* **The request**:
Put every line of the entries below into a numbered list, dropping any blank lines.

* **Saved data entries**:
::::
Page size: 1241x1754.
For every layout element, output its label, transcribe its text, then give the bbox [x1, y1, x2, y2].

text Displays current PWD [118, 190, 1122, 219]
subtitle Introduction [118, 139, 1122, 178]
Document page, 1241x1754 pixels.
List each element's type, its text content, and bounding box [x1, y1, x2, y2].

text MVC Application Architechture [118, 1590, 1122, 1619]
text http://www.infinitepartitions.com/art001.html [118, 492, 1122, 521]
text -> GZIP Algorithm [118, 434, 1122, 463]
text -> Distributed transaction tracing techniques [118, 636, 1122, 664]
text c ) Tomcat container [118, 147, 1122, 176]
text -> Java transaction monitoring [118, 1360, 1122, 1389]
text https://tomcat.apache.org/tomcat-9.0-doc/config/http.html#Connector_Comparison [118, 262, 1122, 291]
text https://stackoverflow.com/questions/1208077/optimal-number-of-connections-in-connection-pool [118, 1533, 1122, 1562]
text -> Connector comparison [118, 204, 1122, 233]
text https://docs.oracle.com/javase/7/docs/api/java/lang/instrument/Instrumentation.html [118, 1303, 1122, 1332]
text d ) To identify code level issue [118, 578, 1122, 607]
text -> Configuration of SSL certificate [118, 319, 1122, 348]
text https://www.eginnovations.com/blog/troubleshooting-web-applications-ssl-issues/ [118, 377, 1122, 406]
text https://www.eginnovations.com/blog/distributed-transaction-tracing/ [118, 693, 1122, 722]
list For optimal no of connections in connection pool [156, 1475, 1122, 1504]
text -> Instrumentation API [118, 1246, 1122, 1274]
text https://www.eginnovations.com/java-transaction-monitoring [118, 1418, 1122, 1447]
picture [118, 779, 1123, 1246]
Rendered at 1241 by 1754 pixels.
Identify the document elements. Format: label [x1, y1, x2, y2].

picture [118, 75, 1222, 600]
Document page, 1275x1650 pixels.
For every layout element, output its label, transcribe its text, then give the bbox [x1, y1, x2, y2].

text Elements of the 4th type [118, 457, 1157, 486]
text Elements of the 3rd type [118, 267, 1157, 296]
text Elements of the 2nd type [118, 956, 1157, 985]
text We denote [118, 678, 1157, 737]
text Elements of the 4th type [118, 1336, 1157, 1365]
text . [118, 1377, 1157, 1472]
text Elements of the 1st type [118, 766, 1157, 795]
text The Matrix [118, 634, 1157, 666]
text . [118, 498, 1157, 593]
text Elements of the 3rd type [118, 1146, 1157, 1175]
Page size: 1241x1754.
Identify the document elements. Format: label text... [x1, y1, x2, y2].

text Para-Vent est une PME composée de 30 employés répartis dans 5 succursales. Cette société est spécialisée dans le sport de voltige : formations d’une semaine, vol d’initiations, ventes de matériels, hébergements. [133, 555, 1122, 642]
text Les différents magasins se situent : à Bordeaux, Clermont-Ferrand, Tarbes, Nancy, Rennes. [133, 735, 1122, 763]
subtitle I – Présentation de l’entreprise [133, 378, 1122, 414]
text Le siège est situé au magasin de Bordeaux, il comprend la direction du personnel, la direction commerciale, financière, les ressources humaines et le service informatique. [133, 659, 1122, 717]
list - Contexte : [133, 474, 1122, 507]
::::
* **Exercise output**:
1. Page size: 1241x1754.
2. For every layout element, output its label, transcribe its text, then give the bbox [x1, y1, x2, y2].
3. text Displays current PWD [118, 190, 1122, 219]
4. subtitle Introduction [118, 139, 1122, 178]
5. Document page, 1241x1754 pixels.
6. List each element's type, its text content, and bounding box [x1, y1, x2, y2].
7. text MVC Application Architechture [118, 1590, 1122, 1619]
8. text http://www.infinitepartitions.com/art001.html [118, 492, 1122, 521]
9. text -> GZIP Algorithm [118, 434, 1122, 463]
10. text -> Distributed transaction tracing techniques [118, 636, 1122, 664]
11. text c ) Tomcat container [118, 147, 1122, 176]
12. text -> Java transaction monitoring [118, 1360, 1122, 1389]
13. text https://tomcat.apache.org/tomcat-9.0-doc/config/http.html#Connector_Comparison [118, 262, 1122, 291]
14. text https://stackoverflow.com/questions/1208077/optimal-number-of-connections-in-connection-pool [118, 1533, 1122, 1562]
15. text -> Connector comparison [118, 204, 1122, 233]
16. text https://docs.oracle.com/javase/7/docs/api/java/lang/instrument/Instrumentation.html [118, 1303, 1122, 1332]
17. text d ) To identify code level issue [118, 578, 1122, 607]
18. text -> Configuration of SSL certificate [118, 319, 1122, 348]
19. text https://www.eginnovations.com/blog/troubleshooting-web-applications-ssl-issues/ [118, 377, 1122, 406]
20. text https://www.eginnovations.com/blog/distributed-transaction-tracing/ [118, 693, 1122, 722]
21. list For optimal no of connections in connection pool [156, 1475, 1122, 1504]
22. text -> Instrumentation API [118, 1246, 1122, 1274]
23. text https://www.eginnovations.com/java-transaction-monitoring [118, 1418, 1122, 1447]
24. picture [118, 779, 1123, 1246]
25. Rendered at 1241 by 1754 pixels.
26. Identify the document elements. Format: label [x1, y1, x2, y2].
27. picture [118, 75, 1222, 600]
28. Document page, 1275x1650 pixels.
29. For every layout element, output its label, transcribe its text, then give the bbox [x1, y1, x2, y2].
30. text Elements of the 4th type [118, 457, 1157, 486]
31. text Elements of the 3rd type [118, 267, 1157, 296]
32. text Elements of the 2nd type [118, 956, 1157, 985]
33. text We denote [118, 678, 1157, 737]
34. text Elements of the 4th type [118, 1336, 1157, 1365]
35. text . [118, 1377, 1157, 1472]
36. text Elements of the 1st type [118, 766, 1157, 795]
37. text The Matrix [118, 634, 1157, 666]
38. text . [118, 498, 1157, 593]
39. text Elements of the 3rd type [118, 1146, 1157, 1175]
40. Page size: 1241x1754.
41. Identify the document elements. Format: label text... [x1, y1, x2, y2].
42. text Para-Vent est une PME composée de 30 employés répartis dans 5 succursales. Cette société est spécialisée dans le sport de voltige : formations d’une semaine, vol d’initiations, ventes de matériels, hébergements. [133, 555, 1122, 642]
43. text Les différents magasins se situent : à Bordeaux, Clermont-Ferrand, Tarbes, Nancy, Rennes. [133, 735, 1122, 763]
44. subtitle I – Présentation de l’entreprise [133, 378, 1122, 414]
45. text Le siège est situé au magasin de Bordeaux, il comprend la direction du personnel, la direction commerciale, financière, les ressources humaines et le service informatique. [133, 659, 1122, 717]
46. list - Contexte : [133, 474, 1122, 507]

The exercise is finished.